*YOUR ASSIGNMENT*. The required result is a line count: how many lines in this data hold the word "between". Give only that.

*PROVIDED DATA*.

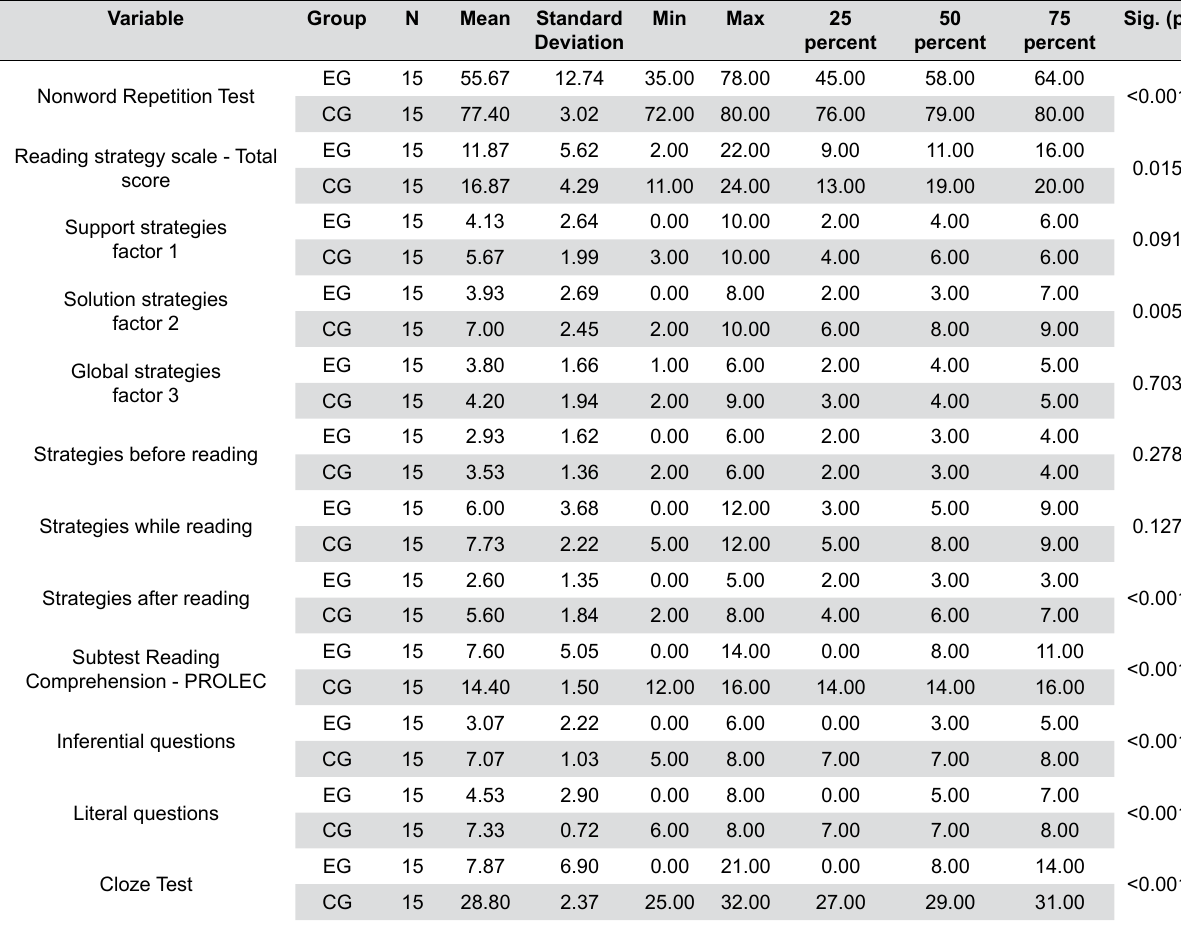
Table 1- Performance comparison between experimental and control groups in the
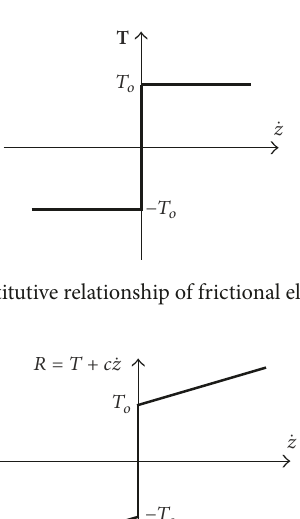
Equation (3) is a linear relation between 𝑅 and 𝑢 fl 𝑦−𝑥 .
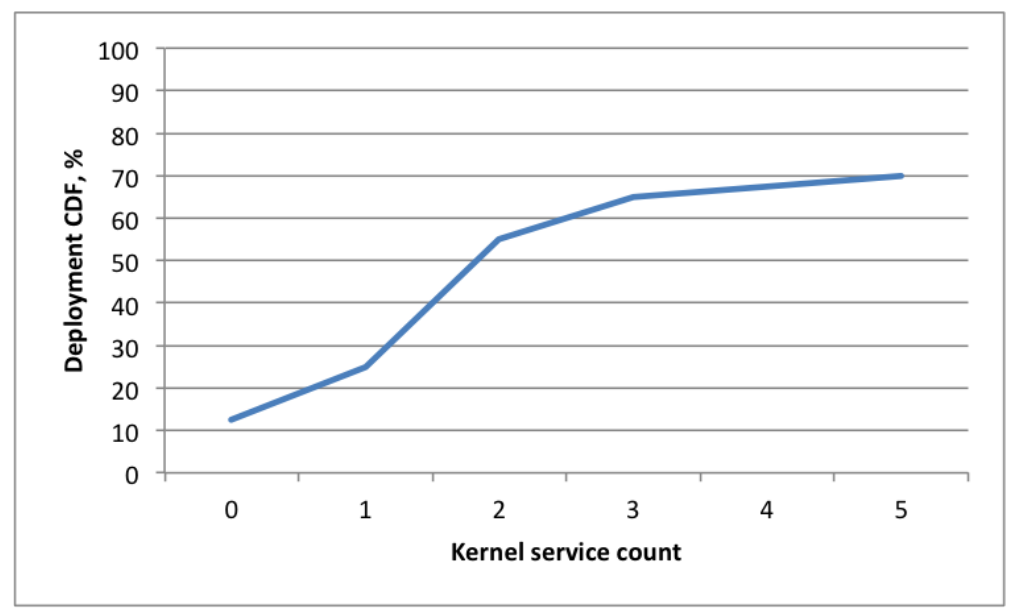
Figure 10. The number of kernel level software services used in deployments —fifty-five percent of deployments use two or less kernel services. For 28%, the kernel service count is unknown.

*WRITTEN SOLUTION*. 2